→ Exercise tasks:
**A)** Reproduce word for word the part of the piece on fruit juice and whole fruit below that opens with the words containing "It slows down" and closes with "drinking fruit juice.".
**B)** Write the next part of the piece below on why fruit juice cannot replace whole fruit, continuing from where it stops.

→ Extract provided:
※
It’s way easier to gulp down a glass of fruit juice than eating the whole fruit. Not just because of the extra effort of always having fresh fruit at hand, but also because drinking is faster and more convenient than eating, when you’re not particularly fond of a certain food.
Sure, the fruit juice if 100% natural will boost your daily vitamin intake, along with other nutrients depending on the fruit. But it doesn’t mean it can completely replace the whole fruit and here’s why:
1. Fruit skins provide important health benefits
Except for those fruits that need to be peeled before they’re eaten like bananas and oranges, skins of fruits such as apples, pears, apricots, grapes and strawberries contain various pigments. Some of these pigments, such as flavonoids and carotenoids, which are subjected to ongoing research and may have benefits such as improving nutrition and lowering the risk of cancer and other diseases.
Eating a whole fruit will get you a good amount of dietary fiber, which is extremely important for maintaining a healthy digestive system. In this case however, fiber has another essential benefit.
It slows down the digestion of the fruit, along with its sugars (fructose) and prevents blood sugar spikes. Also, for the same reason eating a fruit is more fulfilling than drinking a glass of fruit juice and helps keep hunger at bay.
3. Eating the whole fruit is the low-calorie option
Fructose, be it natural, is still a type of sugar and comes with the same calories and lack of nutrition just like refined sugar. It’s a lot harder to ingest too much fructose when eating whole fruits, unlike when drinking fruit juice.
※
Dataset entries
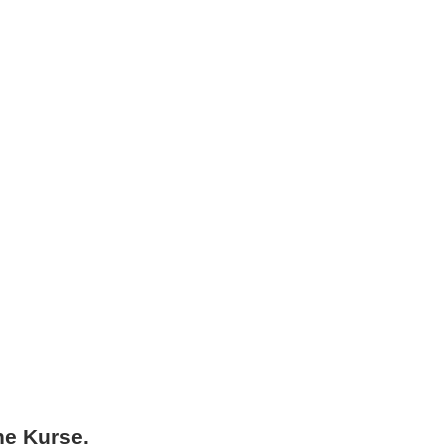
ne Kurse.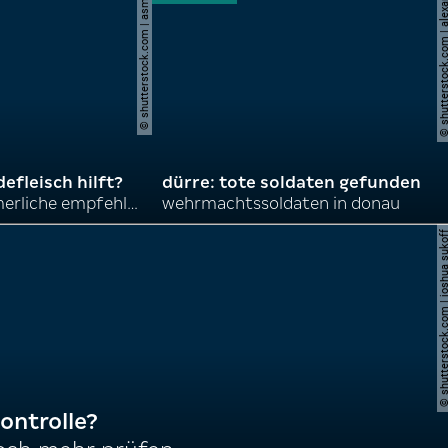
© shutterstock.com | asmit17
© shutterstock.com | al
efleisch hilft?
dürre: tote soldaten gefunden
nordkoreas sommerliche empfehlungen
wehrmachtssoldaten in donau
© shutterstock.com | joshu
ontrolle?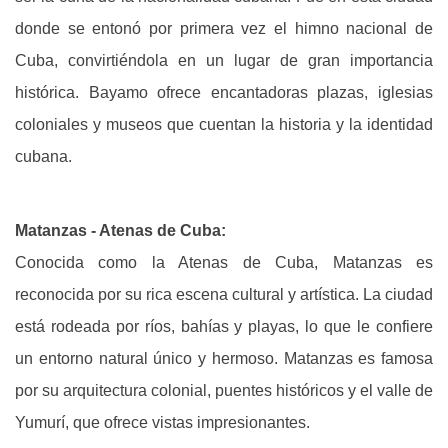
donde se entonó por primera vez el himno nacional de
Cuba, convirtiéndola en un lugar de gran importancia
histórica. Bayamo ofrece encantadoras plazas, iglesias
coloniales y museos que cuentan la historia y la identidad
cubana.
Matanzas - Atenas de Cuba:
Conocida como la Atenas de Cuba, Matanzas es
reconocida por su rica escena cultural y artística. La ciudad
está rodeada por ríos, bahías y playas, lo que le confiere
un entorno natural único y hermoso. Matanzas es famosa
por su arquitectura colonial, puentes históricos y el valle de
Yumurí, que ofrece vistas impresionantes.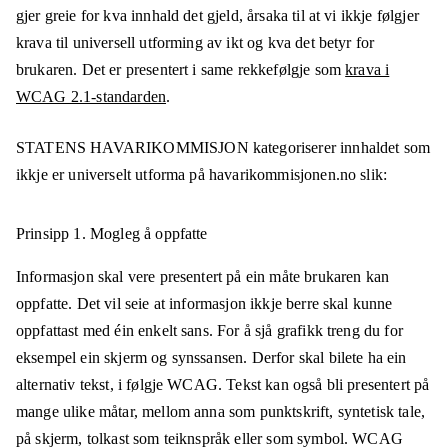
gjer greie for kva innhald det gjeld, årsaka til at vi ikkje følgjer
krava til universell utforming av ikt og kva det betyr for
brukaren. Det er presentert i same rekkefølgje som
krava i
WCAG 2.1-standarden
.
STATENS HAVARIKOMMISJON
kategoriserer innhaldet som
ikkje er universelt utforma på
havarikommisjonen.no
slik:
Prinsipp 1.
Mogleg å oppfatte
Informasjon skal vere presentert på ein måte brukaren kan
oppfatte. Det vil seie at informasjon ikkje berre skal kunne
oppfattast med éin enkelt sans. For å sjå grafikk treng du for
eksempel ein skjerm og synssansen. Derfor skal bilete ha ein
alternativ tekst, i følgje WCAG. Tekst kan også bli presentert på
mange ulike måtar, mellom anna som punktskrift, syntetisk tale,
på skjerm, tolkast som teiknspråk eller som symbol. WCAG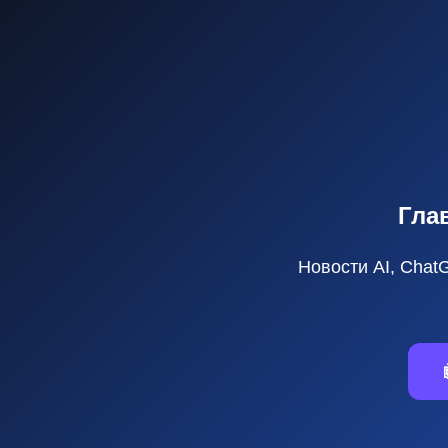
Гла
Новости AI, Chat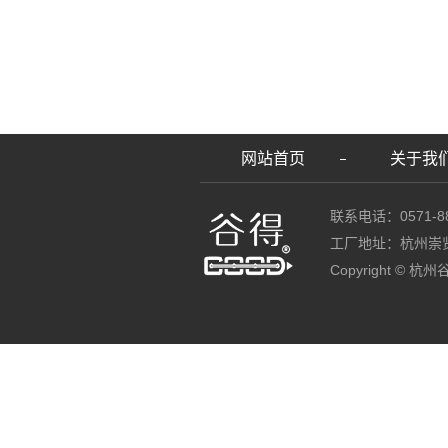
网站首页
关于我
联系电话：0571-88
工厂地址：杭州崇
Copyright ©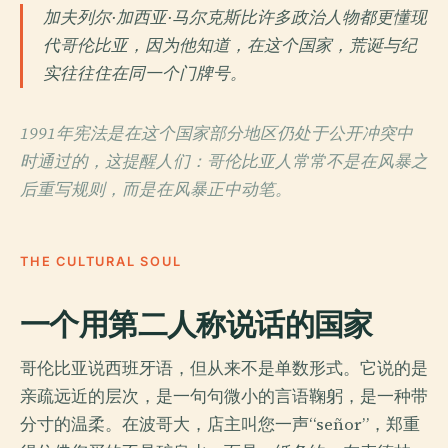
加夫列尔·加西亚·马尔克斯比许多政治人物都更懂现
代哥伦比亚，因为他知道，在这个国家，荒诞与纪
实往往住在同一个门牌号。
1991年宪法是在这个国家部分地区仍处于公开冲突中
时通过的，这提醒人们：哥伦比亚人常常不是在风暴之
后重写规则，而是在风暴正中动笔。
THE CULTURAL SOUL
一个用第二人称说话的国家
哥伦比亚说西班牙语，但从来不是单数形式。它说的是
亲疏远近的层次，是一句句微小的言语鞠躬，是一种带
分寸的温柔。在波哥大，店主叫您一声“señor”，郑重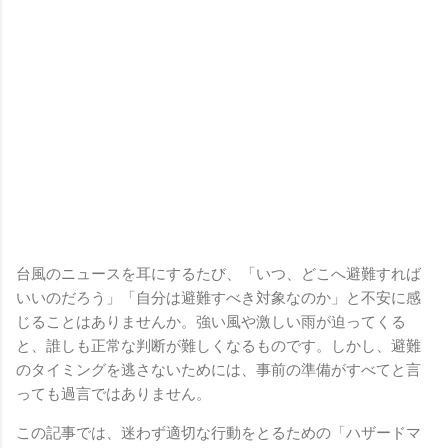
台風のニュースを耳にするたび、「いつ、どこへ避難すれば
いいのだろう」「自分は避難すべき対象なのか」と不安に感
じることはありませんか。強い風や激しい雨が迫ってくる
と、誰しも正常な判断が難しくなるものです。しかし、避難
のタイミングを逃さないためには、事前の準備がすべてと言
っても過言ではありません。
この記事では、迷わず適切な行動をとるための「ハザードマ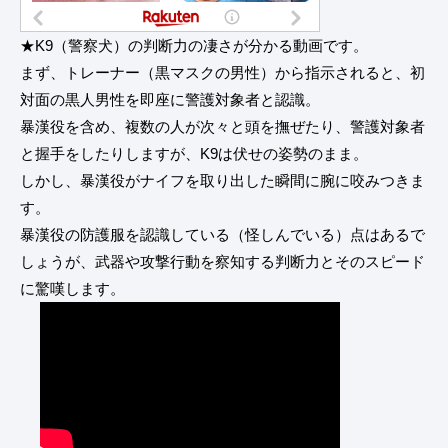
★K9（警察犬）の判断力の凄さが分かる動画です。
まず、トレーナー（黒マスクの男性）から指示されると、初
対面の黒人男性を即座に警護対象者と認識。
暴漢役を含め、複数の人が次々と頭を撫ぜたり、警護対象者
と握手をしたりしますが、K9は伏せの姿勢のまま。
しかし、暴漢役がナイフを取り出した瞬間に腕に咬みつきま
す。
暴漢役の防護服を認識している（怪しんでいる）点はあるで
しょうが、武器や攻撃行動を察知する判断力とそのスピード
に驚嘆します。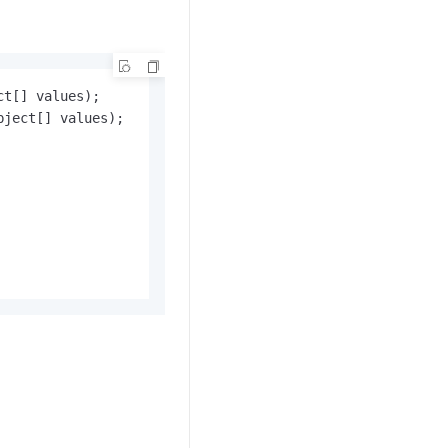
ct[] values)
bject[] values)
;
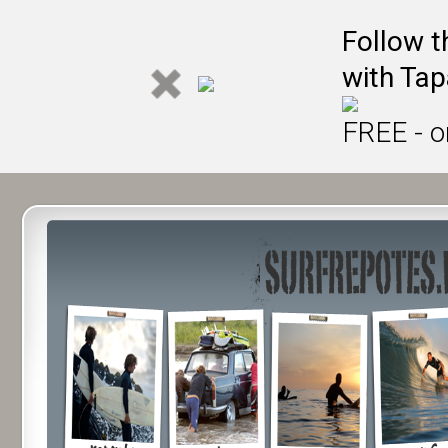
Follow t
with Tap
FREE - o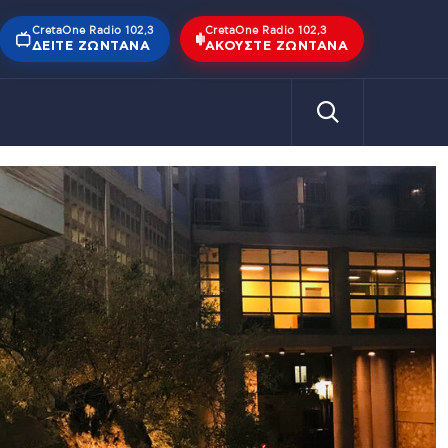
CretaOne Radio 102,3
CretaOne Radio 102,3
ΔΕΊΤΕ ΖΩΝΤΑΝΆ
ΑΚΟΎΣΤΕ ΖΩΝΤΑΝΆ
※
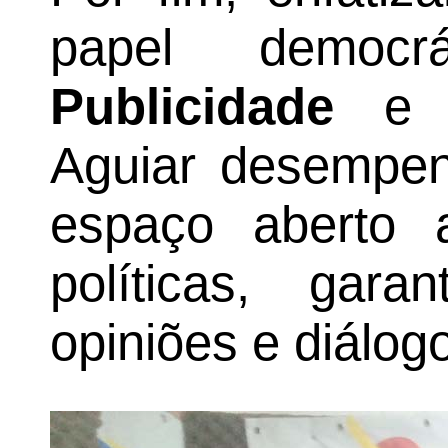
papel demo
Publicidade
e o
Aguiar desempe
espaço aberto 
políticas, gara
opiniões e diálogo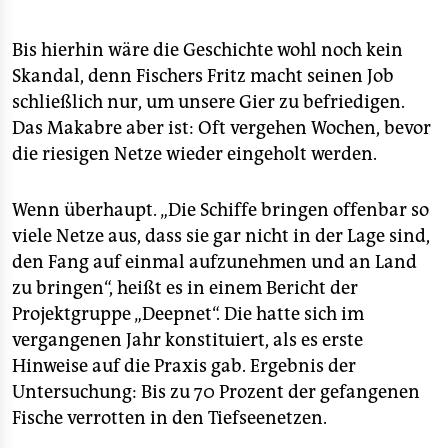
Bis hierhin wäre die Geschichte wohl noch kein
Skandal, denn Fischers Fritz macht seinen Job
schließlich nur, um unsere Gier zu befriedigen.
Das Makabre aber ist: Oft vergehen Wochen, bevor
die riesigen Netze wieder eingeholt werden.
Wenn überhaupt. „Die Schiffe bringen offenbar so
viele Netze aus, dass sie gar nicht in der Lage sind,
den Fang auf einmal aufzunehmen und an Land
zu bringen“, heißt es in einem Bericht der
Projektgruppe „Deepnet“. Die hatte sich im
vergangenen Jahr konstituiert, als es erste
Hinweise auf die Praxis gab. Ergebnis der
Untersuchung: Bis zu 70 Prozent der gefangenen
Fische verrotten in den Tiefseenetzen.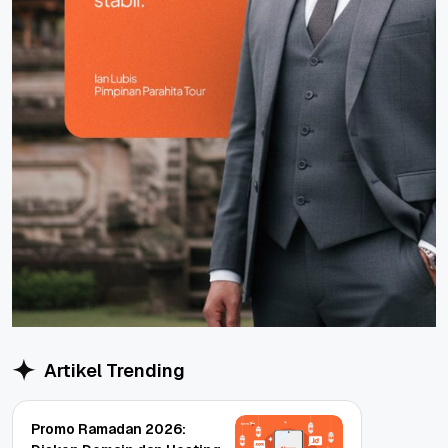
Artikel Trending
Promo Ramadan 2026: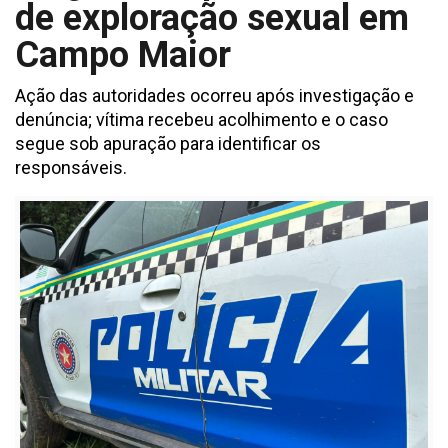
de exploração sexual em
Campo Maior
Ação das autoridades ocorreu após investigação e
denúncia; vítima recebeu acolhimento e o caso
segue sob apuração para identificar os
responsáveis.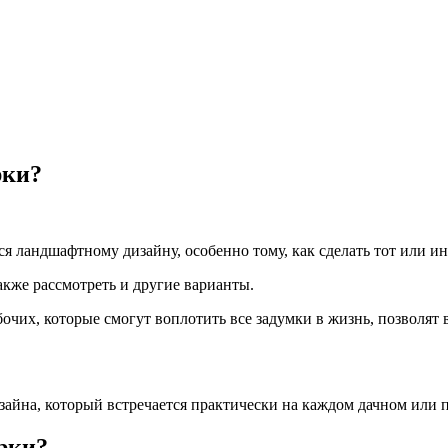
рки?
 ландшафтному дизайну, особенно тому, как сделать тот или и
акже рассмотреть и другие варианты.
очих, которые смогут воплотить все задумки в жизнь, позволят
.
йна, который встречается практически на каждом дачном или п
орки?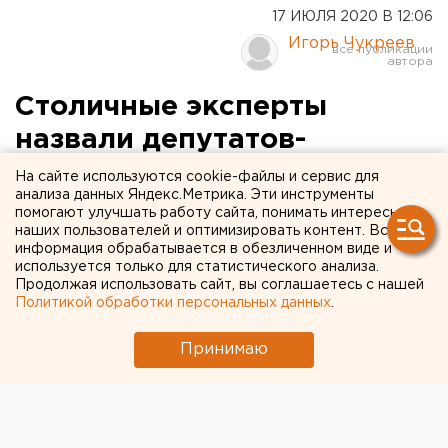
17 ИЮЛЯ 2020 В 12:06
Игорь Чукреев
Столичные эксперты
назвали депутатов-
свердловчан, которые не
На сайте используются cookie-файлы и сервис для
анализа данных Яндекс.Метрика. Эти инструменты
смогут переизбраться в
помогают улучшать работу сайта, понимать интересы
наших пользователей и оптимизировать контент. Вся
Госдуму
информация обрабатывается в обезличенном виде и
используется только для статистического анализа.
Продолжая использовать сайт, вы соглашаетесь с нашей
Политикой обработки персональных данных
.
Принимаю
※
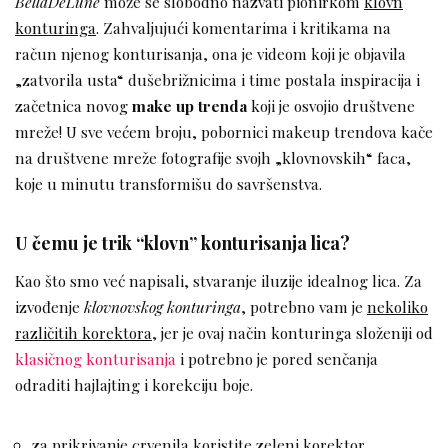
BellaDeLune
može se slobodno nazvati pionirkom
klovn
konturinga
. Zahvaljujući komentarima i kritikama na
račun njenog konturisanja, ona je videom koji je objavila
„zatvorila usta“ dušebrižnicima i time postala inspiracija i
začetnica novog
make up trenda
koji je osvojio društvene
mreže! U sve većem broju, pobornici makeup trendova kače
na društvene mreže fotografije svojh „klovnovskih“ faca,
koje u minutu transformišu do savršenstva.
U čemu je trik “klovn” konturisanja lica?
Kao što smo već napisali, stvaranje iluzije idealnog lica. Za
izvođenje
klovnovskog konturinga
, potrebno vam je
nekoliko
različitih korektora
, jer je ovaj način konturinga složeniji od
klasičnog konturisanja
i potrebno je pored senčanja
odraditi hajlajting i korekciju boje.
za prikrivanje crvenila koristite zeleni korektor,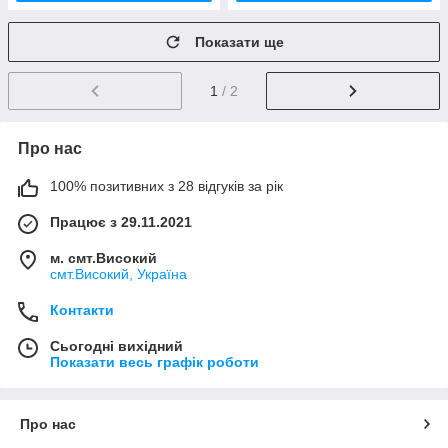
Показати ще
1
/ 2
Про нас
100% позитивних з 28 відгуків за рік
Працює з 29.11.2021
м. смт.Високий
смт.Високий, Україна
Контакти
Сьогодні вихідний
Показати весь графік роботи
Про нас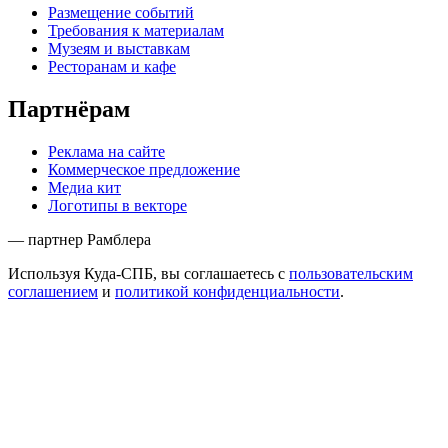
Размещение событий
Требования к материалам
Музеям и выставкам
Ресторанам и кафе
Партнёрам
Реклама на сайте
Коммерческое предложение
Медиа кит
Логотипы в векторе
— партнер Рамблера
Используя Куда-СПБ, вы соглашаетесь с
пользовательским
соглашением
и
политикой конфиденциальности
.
※
→ Task responses:
**A)**
It slows down the digestion of the fruit, along with its sugars (fructose) and prevents blood sugar spikes. Also, for the same reason eating a fruit is more fulfilling than drinking a glass of fruit juice and helps keep hunger at bay.
3. Eating the whole fruit is the low-calorie option
Fructose, be it natural, is still a type of sugar and comes with the same calories and lack of nutrition just like refined sugar. It’s a lot harder to ingest too much fructose when eating whole fruits, unlike when drinking fruit juice.

**B)**
The same amount of calories taken from a whole fruit contain less sugar than the ones taken from fruit juice. So instead of taking unnecessary calories from sugar, opt for the whole fruit and get more calories from valuable nutrients.
4. “100% natural juice” are you sure?
Lots of store-bought fruit juices have in fact very little fruit juice and a lot of artificial flavors, dyes and preservatives. But even some products that have the appealing “100% fruit juice” (or something similar) can be misleading. This is because the fruits are collected and juiced during season after which they are stored in huge vats.
Since they can’t be sold immediately, they undergo unnatural preservation methods after which they lose a lot of their natural flavor. When packed for selling, the manufacturing companies often add artificial flavors to compensate the loss. It’s ok to drink fruit juice every once in a while, but if you can’t find a store bought product you can trust 100%, it’s best you make your own juice from fresh fruits.